* Assignment *
Copy the lines below word for word, from the line containing "Examining what is" through the line containing "The pink vanity mirror is roughly", and only those lines.

* Task data *
======

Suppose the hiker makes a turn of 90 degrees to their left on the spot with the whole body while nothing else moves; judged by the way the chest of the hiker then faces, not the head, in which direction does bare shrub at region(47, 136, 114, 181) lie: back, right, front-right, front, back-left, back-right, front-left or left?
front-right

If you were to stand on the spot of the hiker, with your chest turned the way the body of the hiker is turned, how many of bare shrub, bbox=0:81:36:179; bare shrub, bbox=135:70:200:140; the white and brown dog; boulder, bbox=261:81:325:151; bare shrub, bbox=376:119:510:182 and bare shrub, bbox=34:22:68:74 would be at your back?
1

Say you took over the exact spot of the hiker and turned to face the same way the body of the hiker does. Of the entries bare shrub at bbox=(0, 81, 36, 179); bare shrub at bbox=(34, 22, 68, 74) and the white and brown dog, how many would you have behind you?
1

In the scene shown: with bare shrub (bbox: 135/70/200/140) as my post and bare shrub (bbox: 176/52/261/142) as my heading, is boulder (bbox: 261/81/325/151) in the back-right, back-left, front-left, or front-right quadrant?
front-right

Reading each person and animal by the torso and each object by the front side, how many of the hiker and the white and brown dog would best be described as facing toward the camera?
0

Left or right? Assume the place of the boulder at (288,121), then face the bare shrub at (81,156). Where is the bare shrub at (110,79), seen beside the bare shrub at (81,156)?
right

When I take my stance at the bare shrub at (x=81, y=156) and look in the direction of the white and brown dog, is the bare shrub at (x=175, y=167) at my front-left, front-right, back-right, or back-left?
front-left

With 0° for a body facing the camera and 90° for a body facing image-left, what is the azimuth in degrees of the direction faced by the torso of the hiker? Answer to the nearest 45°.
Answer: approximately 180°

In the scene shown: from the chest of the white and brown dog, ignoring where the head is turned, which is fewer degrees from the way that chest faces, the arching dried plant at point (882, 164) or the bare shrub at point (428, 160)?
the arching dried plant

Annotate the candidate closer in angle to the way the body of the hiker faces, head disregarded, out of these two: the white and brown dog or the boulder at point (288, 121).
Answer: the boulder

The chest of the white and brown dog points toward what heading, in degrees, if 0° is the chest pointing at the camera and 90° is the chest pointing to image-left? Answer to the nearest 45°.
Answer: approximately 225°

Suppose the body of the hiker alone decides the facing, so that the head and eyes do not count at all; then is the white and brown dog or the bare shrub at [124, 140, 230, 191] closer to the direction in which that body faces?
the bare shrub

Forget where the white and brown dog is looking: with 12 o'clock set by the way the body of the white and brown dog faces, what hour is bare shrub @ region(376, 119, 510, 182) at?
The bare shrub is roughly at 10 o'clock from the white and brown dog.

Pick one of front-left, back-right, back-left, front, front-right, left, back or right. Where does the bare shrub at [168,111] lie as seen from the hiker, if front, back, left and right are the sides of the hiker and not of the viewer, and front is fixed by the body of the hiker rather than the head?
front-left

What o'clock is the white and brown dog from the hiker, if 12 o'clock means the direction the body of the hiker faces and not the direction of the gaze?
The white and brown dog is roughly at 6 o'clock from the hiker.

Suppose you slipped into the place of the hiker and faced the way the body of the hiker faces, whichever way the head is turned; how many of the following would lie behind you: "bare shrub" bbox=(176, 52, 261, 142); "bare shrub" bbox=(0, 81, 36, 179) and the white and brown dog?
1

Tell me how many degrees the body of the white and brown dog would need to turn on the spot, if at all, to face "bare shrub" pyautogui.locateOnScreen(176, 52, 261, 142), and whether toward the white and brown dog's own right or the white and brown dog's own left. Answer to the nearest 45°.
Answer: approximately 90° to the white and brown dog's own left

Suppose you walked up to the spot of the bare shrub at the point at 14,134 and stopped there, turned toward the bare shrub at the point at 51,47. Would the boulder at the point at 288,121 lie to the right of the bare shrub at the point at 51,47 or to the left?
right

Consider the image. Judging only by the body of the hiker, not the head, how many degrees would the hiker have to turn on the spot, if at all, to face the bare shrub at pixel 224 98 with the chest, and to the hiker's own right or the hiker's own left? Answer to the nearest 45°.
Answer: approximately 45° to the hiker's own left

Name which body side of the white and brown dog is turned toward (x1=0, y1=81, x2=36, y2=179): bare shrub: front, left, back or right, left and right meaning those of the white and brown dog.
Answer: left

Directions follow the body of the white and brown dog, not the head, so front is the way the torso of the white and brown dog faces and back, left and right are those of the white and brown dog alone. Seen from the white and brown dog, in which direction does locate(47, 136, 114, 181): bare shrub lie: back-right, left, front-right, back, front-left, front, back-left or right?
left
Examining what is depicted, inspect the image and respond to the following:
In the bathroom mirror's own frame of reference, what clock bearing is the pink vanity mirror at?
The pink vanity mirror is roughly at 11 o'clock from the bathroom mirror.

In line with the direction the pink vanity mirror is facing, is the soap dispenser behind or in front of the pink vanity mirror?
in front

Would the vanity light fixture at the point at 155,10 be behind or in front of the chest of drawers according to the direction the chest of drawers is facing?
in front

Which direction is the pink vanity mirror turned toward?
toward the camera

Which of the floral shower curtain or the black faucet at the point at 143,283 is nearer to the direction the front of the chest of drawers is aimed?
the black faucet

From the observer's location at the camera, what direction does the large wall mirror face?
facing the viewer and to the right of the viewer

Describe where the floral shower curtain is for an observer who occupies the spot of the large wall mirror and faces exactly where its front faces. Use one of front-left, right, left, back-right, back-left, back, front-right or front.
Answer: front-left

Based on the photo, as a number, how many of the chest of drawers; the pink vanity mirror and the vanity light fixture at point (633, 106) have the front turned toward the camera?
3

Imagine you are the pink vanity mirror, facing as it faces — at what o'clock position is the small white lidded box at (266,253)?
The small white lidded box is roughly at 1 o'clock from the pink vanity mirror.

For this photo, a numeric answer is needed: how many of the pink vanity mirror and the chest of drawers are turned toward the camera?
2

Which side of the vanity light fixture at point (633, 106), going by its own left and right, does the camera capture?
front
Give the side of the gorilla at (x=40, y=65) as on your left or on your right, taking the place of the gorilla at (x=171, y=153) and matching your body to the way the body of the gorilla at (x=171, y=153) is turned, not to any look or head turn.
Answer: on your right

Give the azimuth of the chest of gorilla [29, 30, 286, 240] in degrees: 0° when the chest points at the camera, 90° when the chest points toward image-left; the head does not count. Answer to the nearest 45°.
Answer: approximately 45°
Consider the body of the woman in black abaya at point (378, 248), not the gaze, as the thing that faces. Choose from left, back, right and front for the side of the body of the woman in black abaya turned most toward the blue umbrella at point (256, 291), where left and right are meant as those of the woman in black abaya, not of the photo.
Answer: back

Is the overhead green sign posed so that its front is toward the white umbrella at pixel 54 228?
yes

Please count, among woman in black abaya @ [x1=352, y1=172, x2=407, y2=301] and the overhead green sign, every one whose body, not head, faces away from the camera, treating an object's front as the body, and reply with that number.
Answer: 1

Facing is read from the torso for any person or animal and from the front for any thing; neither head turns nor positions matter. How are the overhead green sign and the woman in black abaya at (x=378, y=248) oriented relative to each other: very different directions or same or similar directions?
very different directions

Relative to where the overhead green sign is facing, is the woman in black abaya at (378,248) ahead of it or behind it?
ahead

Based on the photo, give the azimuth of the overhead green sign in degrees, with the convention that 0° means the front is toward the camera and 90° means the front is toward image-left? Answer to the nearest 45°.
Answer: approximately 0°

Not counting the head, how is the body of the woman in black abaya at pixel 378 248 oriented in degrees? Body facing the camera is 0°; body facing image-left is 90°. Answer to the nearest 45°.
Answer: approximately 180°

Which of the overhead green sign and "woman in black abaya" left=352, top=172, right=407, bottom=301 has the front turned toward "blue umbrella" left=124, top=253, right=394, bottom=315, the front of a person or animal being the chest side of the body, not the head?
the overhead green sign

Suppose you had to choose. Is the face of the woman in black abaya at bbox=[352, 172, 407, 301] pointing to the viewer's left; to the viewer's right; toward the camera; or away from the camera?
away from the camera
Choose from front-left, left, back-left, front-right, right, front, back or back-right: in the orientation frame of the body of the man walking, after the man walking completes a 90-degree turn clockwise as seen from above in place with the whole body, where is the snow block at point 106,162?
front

======

* Solution for this task *
Examining what is depicted, inspect the image and respond to the following:
In the bathroom mirror's own frame of reference, what clock bearing is the pink vanity mirror at?
The pink vanity mirror is roughly at 11 o'clock from the bathroom mirror.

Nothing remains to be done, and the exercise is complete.